Kerç Boğazı ve Türkiye

Mensur Akgün

Kerç Boğazı Karadeniz ile Azak Denizini birbirini bağlayan 35 kilometre uzunluğunda, Çanakkale ve İstanbul Boğazlarına kıyasla oldukça geniş bir uluslararası su yolu. Sovyetler Birliği çöktükten sonra geçiş rejimi 2003 yılında Ukrayna ve Rusya arasında bir antlaşmayla kuruldu. Fakat Rusya’nın Kırım’ı ilhakı ve boğazı iki kıyısını birbirine bağlayan köprü yapması rejimin işleyişini zorlaştırdı.

25 Kasım’da Rusya’nın Ukrayna’ya ait iki küçük savaş gemisini ve bir yardımcı geminin karasularına girdiği gerekçesiyle durdurmak istemesi, bu gemilere ateş açması ve mürettebatını gözaltına alması iki ülke arasında zaten var olan sorunların kriz boyutuna taşınmasına, Ukrayna’nın olağanüstü hal ilan etmesine, NATO’nun tepki göstermesine yol açtı. Neyse ki günümüz itibarıyla kriz büyük ölçüde yatışmış görünüyor.

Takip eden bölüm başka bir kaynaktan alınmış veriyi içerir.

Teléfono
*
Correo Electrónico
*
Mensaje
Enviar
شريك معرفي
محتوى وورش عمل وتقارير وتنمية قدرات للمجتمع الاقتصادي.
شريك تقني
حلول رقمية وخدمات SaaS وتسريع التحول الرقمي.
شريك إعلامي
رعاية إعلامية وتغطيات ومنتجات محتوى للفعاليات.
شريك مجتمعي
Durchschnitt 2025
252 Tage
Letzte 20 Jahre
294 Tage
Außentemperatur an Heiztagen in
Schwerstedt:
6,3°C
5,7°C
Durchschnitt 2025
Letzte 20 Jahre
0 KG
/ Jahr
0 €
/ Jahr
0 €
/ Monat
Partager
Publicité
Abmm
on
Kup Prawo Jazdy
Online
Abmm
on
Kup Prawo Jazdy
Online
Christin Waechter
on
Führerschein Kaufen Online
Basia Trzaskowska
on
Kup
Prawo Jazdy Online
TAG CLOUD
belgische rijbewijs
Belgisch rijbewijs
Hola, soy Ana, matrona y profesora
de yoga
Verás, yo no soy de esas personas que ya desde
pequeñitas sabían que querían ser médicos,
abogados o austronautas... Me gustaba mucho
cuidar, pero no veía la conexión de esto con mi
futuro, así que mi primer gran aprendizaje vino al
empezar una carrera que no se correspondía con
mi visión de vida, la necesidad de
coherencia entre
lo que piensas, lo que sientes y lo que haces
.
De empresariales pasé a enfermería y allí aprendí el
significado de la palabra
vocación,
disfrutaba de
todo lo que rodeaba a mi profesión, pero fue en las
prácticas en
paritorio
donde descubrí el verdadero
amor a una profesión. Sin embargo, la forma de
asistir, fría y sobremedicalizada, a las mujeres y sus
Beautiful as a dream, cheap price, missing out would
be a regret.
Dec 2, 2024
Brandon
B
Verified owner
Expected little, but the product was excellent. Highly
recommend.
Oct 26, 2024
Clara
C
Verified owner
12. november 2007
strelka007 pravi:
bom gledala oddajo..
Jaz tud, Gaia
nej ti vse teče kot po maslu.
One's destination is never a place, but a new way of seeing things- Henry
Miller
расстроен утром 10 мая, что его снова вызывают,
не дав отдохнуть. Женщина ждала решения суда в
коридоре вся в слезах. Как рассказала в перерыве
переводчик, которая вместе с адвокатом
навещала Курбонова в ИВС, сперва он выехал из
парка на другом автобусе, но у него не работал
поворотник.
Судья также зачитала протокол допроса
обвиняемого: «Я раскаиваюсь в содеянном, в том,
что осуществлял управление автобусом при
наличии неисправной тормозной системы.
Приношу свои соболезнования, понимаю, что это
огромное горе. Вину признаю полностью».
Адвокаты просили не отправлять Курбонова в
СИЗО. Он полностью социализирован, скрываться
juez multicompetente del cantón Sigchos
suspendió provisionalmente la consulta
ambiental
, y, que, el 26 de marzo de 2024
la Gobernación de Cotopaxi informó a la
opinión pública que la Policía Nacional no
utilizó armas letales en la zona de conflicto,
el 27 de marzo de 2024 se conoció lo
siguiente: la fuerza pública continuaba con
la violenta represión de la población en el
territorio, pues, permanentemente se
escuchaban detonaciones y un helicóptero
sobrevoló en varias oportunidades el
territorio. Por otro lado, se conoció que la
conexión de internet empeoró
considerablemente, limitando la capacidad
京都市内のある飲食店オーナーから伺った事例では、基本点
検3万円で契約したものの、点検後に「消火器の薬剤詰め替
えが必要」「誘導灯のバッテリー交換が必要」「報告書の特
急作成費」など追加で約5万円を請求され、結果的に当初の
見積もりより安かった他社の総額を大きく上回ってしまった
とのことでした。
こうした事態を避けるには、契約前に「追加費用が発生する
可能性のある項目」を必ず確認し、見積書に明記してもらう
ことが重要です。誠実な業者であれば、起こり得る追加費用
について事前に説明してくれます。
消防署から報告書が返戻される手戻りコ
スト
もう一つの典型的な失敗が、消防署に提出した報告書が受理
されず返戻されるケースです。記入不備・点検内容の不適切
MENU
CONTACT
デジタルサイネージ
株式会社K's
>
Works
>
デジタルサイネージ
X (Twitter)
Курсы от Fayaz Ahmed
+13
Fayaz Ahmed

Belli ki bu yüzden iki ülke birbiriyle çatışmayacak, uluslararası barış ve güvenliği tehdit edecek mahiyette bir gerilim yaşanmayacak. Başta ABD olmak üzere soruna taraf olabilecek ülkelerin açıklamalarına ihtiras değil itidal hakim. Rahatsızlık belirliyor, Kiev’i destekleyen açıklamalar yapılıyor. Ama provokatif davranışlardan da kaçınılıyor. Türkiye’nin itidalli tutumunun da övgüye değer olduğunu belirtmek gerek.

***

İki tarafın da kendince haklı gerekçeleri var. İsterseniz taraflardan birinin pozisyonunu benimseyip ona destek olabilirsiniz. Ancak böylesi bir tutum krizin yatışmasından çok tırmanmasına, desteklemediğiniz tarafın sizinle olan ilişkilerinin zarar görmesine yol açar. Hayati çıkarlarınızı doğrudan tehdit etmeyen sorunlara taraf olmamak, Türkiye’nin yaptığı gibi arabuluculuk, kolaylaştırıcılık teklifinde ve teşebbüsünde bulunmak en doğru yaklaşım.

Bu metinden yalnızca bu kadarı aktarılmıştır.